Retype the game wish list below word for word, everything from "5.  New Game" down to "been planned for.".

__Passage shown__.
____________
I know this is a small gripe and as I said before I love the characters in the game I just wish I could have had an all dwarf or all elf group as an option.


7.  Cooperative Multiplayer.  Allowing two protagonist characters to join a group together and play through the game would have been a nice feature.  The game as it is now is not really balanced with something like this in mind and really a lot would need to be changed (like difficulty) but it would have given this game a bit more replayability and as we all know, playing a game with someone is usually more fun than playing alone.


6.  Harder Difficulty.  I'm pretty happy with where the game is at on the normal difficulty but I am extremely disappointed with it on nightmare.  The game actually feels easier on nightmare than it did on normal for me just because I now know the systems inside and out and know what is powerful and what is not.  I was hoping nightmare would be like Diablo's nightmare where every single fight had the potential to butcher you but the rewards were great.  This would go hand in hand with number seven.

Currently players who have mastered this game must artifically handicap themselves in order to create challenge.  Some folks are soloing their way through the game (when possible), others are setting tactics and not intervening in fights directly, still others are taking and using specs known to be inferior and weak.  A more nightmarish nightmare difficulty would have gone a long ways in adding significant replayability to DA:O.


5.  New Game +.  This also goes hand in hand with numbers six and seven.  At the end of the game it would have been nice to have the option to restart the game, choose a new class and origin and start up at the level you ended the previous game on and start from there.  This would ideally increase the difficulty and add a new dimension to the game.  Like number 7 though the game would need to be redesigned somewhat for this to be practical... but I still wish it had been planned for.


4.  Talent Synergy.  Talents are effectively pools of completely separate, utterly incompatible skills which just doesn't seem right to me.  The system is straight forward enough in that you choose the talents you want but it makes the whole process dull when you realize you're basically limited to 12-16 skills and after that anything purchased will essentially be useless.

I think in addition to giving spec related skills and passives they should also be of some general smaller use as well.  Let me write out an example of what I mean.
____________
__Data section__.
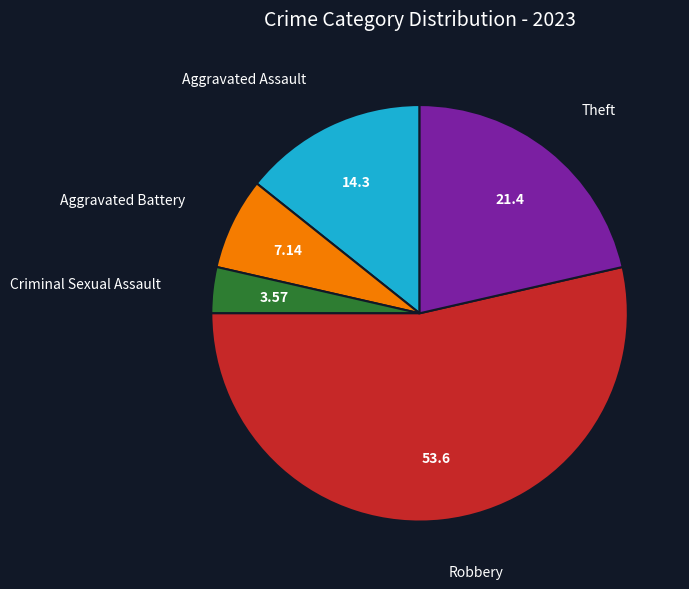

Is there any slice that represents more than half of the pie?

Yes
____________
__Exercise response__.
5.  New Game +.  This also goes hand in hand with numbers six and seven.  At the end of the game it would have been nice to have the option to restart the game, choose a new class and origin and start up at the level you ended the previous game on and start from there.  This would ideally increase the difficulty and add a new dimension to the game.  Like number 7 though the game would need to be redesigned somewhat for this to be practical... but I still wish it had been planned for.